[[ Extracted text open ]]



i am everything that i need in one person. i am both a dreamer and a realist. 



i will continue to work day and night on J A D E . K E L L Y. 


BUT


i will also, start learning the sparky trade. and i am SO excited. 


i want to know that my life has other potential avenues. and to take that into my own hands and make it happen, in something that genuinely interests me and is lucrative financially. i've toyed with a few different potential career paths. you might have seen me trying out floristry and gardening lately too. i loved these as hobbies but they feel a bit too soft for me as a career. 


which leads me onto explaining how the sparky trade suits me, because its definitely a leap from making pants lol. 



i'm boisterous, i have one brother, no sisters. my brother and i have different dads and i'm my dads only child, so growing up, he shared all of the boy things he did with me. i played rugby and golf, we went camping and fishing. i spent my weekends at the pub playing pool and watching football. i remember my dad first getting a van too and thinking, SICK. this thing is so high up, as a 5'2 person i'm now king of the world so high up. so i always wanted a van too lol. the idea of being on site with a bunch of blokes, radio on, dry humour, no facade or bravado, feels so comfortable to me and at peace with who i am as a person outside of my brand.


at a-level i studied textiles, biology, chemistry and geography. and was originally looking at courses in biological anthropology or marine biology. i ended up studing textile design, specialising in knitwear. i loved it so much and have no regrets on my degree, but always wondered 'what if' on the science route. practical experiments in science were always so interesting to me, so the thought of going back into education and honouring that child like curiosity and learning all about electricity feels so, so, so exciting.

[[ Extracted text closed ]]
[[ Entries provided open ]]

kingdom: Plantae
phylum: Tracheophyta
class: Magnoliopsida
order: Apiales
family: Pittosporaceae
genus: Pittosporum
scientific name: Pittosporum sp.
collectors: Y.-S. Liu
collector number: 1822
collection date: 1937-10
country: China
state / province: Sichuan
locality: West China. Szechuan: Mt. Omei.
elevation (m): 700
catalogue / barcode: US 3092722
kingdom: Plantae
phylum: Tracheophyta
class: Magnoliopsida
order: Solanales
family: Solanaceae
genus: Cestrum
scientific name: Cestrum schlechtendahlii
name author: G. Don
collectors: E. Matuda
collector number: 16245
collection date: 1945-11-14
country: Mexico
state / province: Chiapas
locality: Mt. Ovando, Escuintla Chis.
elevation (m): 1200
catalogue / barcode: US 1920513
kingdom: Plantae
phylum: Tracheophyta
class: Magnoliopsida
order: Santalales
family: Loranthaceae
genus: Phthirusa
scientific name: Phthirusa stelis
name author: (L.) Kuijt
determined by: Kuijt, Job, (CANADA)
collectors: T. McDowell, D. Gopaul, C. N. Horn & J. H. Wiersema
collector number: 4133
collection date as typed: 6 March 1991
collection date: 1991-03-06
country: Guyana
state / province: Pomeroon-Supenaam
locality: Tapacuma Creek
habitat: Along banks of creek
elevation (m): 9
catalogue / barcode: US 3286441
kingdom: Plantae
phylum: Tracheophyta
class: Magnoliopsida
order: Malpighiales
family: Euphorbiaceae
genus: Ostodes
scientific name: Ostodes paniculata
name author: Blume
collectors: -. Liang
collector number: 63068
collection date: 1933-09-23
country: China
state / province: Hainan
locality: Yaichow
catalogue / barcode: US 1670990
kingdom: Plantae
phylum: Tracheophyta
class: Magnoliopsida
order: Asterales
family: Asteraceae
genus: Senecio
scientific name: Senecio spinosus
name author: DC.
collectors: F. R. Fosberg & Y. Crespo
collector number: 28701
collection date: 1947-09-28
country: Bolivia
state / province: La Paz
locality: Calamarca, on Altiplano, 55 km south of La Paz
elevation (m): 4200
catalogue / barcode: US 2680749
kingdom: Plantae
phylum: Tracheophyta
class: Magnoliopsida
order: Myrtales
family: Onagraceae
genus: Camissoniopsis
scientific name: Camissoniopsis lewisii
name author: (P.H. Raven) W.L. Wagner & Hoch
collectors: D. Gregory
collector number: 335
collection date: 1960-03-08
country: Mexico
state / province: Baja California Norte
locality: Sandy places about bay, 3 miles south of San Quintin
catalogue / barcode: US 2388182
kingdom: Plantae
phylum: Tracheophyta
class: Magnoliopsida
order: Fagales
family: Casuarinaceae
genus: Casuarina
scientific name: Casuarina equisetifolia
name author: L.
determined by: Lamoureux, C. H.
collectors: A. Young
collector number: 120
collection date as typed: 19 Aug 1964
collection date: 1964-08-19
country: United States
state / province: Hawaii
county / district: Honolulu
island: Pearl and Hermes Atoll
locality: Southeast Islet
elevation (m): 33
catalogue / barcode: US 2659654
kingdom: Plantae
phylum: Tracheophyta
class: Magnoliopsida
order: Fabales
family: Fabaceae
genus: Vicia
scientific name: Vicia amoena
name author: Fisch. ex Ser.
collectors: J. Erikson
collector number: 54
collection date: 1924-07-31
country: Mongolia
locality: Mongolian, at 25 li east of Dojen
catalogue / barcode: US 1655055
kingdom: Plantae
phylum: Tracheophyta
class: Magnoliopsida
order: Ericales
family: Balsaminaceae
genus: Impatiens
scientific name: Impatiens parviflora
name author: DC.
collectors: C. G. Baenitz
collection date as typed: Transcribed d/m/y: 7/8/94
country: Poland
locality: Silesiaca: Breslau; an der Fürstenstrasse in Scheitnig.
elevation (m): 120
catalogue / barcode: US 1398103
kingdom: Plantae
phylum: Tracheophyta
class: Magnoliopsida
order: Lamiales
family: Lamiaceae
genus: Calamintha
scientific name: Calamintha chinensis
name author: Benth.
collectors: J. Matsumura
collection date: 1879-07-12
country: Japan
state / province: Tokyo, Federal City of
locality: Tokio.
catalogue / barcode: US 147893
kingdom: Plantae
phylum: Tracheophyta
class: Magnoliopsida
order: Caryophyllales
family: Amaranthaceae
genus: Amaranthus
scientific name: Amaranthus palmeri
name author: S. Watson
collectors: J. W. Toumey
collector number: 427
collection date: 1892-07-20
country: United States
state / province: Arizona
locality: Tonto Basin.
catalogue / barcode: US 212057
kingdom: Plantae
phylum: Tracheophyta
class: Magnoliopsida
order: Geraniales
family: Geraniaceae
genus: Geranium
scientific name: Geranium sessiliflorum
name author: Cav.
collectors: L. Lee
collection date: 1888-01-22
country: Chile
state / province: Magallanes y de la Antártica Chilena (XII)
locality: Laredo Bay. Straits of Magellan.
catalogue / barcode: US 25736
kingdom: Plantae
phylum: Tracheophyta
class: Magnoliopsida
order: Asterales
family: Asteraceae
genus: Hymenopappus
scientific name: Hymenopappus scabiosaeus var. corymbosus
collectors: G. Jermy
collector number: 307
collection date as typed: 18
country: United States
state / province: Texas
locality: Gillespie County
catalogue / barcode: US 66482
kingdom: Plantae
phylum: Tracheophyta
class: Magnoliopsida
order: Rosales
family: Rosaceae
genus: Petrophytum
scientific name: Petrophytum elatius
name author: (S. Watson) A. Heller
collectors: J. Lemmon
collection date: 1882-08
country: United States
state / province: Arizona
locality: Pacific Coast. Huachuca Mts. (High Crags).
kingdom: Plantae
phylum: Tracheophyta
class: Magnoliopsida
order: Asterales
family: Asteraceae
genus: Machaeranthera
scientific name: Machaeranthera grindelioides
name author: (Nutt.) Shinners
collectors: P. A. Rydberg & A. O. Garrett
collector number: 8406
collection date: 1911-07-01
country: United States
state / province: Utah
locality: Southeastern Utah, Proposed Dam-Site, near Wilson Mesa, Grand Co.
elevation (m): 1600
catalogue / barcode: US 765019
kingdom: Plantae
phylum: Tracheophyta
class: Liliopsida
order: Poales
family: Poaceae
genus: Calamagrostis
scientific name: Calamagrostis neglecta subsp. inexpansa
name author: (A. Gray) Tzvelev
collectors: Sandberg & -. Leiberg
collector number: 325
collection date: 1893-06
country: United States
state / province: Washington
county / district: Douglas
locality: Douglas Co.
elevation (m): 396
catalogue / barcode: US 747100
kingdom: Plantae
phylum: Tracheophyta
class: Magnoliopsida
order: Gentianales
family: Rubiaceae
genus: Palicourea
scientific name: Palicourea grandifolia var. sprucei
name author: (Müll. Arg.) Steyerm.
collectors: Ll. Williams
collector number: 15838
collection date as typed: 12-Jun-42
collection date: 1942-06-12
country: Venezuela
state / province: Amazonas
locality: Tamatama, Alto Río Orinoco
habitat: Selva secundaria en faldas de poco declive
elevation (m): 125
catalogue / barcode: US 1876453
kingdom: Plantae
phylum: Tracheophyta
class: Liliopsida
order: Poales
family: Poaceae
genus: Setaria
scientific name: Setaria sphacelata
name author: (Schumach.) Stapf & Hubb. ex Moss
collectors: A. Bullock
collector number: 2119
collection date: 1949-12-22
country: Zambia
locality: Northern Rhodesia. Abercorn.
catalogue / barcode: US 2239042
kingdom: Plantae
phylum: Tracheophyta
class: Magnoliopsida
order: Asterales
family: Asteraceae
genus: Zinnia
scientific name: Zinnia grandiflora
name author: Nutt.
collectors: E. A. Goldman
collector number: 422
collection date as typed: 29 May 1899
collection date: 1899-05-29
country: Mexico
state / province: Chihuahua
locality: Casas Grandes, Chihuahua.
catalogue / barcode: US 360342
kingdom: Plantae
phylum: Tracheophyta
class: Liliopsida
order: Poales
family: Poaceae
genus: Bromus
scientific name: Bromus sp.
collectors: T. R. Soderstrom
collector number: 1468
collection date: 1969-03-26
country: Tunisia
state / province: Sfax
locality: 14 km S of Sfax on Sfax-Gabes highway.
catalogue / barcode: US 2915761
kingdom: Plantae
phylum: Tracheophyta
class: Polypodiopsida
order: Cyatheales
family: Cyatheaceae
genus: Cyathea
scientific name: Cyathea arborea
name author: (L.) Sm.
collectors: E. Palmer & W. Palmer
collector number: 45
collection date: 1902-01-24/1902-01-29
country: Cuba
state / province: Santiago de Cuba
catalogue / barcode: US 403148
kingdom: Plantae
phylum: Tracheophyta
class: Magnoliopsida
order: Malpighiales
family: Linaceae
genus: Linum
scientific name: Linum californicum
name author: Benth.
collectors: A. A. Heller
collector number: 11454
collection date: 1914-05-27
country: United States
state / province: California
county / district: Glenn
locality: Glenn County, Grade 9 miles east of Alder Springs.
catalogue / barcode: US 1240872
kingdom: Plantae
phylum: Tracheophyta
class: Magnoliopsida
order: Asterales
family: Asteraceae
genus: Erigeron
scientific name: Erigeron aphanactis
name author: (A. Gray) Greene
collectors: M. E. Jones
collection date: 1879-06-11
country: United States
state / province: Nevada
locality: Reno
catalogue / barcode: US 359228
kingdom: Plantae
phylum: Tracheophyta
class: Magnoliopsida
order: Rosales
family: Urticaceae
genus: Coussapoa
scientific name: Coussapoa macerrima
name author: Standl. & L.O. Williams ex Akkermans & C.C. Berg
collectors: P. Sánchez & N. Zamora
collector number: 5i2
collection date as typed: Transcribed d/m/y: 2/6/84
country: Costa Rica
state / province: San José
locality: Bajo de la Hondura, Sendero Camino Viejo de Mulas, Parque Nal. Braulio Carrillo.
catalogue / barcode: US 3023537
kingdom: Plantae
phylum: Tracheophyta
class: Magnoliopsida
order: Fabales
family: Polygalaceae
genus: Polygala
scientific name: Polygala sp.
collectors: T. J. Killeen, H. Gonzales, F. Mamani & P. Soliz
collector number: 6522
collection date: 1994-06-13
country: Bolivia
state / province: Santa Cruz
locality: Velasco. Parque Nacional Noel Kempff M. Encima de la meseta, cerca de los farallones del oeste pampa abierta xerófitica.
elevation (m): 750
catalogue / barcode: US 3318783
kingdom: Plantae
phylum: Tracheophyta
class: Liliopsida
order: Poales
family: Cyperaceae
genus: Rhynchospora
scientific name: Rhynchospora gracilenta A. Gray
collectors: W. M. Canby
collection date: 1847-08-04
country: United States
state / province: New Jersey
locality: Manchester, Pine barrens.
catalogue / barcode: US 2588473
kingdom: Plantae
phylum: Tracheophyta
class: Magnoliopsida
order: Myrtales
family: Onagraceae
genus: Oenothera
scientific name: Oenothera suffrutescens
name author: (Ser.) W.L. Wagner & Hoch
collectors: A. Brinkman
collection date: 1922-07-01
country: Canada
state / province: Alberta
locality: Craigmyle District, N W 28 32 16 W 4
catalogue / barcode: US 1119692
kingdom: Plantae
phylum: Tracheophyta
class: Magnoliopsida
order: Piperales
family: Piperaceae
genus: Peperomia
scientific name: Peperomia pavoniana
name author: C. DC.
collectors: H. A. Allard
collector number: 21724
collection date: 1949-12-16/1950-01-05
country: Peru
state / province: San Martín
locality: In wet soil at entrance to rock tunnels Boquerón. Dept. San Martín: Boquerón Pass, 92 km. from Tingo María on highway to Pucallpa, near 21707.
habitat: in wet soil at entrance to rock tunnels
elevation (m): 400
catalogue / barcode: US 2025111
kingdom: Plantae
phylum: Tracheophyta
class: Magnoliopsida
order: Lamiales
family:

[[ Entries provided closed ]]

» Problem statement: Could you transcribe the whole text above about starting to learn the sparky trade, word for word, keeping its capitals, spacing and spelling unchanged?

» Expected output:


i am everything that i need in one person. i am both a dreamer and a realist. 



i will continue to work day and night on J A D E . K E L L Y. 


BUT


i will also, start learning the sparky trade. and i am SO excited. 


i want to know that my life has other potential avenues. and to take that into my own hands and make it happen, in something that genuinely interests me and is lucrative financially. i've toyed with a few different potential career paths. you might have seen me trying out floristry and gardening lately too. i loved these as hobbies but they feel a bit too soft for me as a career. 


which leads me onto explaining how the sparky trade suits me, because its definitely a leap from making pants lol. 



i'm boisterous, i have one brother, no sisters. my brother and i have different dads and i'm my dads only child, so growing up, he shared all of the boy things he did with me. i played rugby and golf, we went camping and fishing. i spent my weekends at the pub playing pool and watching football. i remember my dad first getting a van too and thinking, SICK. this thing is so high up, as a 5'2 person i'm now king of the world so high up. so i always wanted a van too lol. the idea of being on site with a bunch of blokes, radio on, dry humour, no facade or bravado, feels so comfortable to me and at peace with who i am as a person outside of my brand.


at a-level i studied textiles, biology, chemistry and geography. and was originally looking at courses in biological anthropology or marine biology. i ended up studing textile design, specialising in knitwear. i loved it so much and have no regrets on my degree, but always wondered 'what if' on the science route. practical experiments in science were always so interesting to me, so the thought of going back into education and honouring that child like curiosity and learning all about electricity feels so, so, so exciting.